Unless Australia wants a significant commercial nuclear reactor program for power generation it simply isn’t worth having a naval reactor program for a 8 boat fleet when you have an AUKUS alternative. What is needed to start now is a program to train RAN personnel on operating and maintenance.
 

ngatimozart

Super Moderator
Staff member
Verified Defense Pro
Pure madness as to how we can support the construction of nuclear subs and not a nuclear industry with the capacity to make our own reactors.
No way are the US and UK going to allow Australia manufacture naval nuclear power units. It is because of Article III(2) of the Treaty on the Non-Proliferation of Nuclear Weapons, which all three AUKUS partners have ratified. To whit:

2. Each State Party to the Treaty undertakes not to provide: (a) source or special fissionable material, or (b) equipment or material especially designed or prepared for the processing, use or production of special fissionable material, to any non-nuclear-weapon State for peaceful purposes, unless the source or special fissionable material shall be subject to the safeguards required by this Article.

FWIU, Naval nuclear reactors use a material that is special fissionable material, and as such is subject to the NPF Treaty.
 

John Fedup

The Bunker Group
No way are the US and UK going to allow Australia manufacture naval nuclear power units. It is because of Article III(2) of the Treaty on the Non-Proliferation of Nuclear Weapons, which all three AUKUS partners have ratified. To whit:

2. Each State Party to the Treaty undertakes not to provide: (a) source or special fissionable material, or (b) equipment or material especially designed or prepared for the processing, use or production of special fissionable material, to any non-nuclear-weapon State for peaceful purposes, unless the source or special fissionable material shall be subject to the safeguards required by this Article.

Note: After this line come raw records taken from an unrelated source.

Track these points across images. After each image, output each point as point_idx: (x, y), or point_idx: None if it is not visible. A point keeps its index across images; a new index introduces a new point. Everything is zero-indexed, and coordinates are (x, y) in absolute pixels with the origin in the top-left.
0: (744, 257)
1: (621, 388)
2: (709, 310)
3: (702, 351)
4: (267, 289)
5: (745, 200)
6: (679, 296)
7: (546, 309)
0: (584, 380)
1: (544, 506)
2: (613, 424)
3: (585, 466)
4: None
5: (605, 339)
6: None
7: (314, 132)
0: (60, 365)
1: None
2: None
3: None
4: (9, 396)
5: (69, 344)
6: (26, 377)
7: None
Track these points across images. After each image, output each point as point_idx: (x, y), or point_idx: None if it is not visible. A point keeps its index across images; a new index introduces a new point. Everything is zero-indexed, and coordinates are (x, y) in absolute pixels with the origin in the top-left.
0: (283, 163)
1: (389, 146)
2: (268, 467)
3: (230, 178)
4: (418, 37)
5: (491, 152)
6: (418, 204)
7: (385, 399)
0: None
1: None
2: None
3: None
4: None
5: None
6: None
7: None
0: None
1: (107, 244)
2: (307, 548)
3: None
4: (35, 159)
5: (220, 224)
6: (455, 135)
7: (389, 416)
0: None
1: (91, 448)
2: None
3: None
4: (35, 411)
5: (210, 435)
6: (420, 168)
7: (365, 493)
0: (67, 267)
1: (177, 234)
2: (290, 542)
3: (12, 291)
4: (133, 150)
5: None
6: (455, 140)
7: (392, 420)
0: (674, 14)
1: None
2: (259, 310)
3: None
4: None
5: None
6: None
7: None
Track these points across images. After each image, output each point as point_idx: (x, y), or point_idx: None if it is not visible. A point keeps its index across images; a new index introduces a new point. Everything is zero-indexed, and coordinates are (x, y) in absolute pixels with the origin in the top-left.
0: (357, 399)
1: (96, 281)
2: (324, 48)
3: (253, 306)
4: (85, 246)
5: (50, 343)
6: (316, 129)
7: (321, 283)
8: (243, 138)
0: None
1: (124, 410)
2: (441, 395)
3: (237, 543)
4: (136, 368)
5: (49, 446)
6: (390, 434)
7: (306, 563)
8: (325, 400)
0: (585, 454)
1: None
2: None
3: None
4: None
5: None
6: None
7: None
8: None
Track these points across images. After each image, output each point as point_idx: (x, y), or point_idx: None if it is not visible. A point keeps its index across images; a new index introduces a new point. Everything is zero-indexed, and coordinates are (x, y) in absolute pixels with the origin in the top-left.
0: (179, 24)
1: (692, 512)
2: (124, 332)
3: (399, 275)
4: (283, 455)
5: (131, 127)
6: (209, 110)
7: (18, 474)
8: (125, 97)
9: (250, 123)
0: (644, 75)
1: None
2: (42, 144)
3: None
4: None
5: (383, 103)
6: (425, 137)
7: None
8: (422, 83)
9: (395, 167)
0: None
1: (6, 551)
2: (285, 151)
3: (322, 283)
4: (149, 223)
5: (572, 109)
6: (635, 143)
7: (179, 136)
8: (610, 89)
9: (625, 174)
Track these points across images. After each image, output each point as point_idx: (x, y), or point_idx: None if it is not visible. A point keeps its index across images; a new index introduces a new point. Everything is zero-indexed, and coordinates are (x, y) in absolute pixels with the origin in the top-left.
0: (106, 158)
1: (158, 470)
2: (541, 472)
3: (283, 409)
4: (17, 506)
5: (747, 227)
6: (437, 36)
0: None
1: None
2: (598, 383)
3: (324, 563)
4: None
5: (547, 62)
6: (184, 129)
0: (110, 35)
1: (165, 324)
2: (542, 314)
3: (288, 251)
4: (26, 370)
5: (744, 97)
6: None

FWIU, Naval nuclear reactors use a material that is special fissionable material, and as such is subject to the NPF Treaty.
Does this apply to French LEU naval reactors? IIRC they only use 20% enrichment.
 

Scott Elaurant

Well-Known Member
Does this apply to French LEU naval reactors? IIRC they only use 20% enrichment.
Good question. As far as I am aware LEU reactors do not trigger the NNPT and this was one of the reasons the French developed theirs. Brazil applied to the IAEA for permission to use LEU reactors in the nuclear subs it is starting to build and received no objection. Despite the difficulties with Naval in the Attack class project, in my view if Australia and France had agreed to switch from the Attack (diesel Barracuda class) to the Suffren (nuclear Barracuda class) it would have been feasible technically and would have solved many diplomatic and internal political problems. Probably 2/3 the price of SSN AUKUS, which would have meant less cuts to the rest of the ADF. I also don’t agree with the claims that French SSNs could not have been refuelled here, since the Suffrens were designed with a hatch to facilitate nuclear refueling. Still a huge learning curve, but it could have been done. Lucas Heights in Sydney is an LEU reactor, and has already been successfully refueled without incident.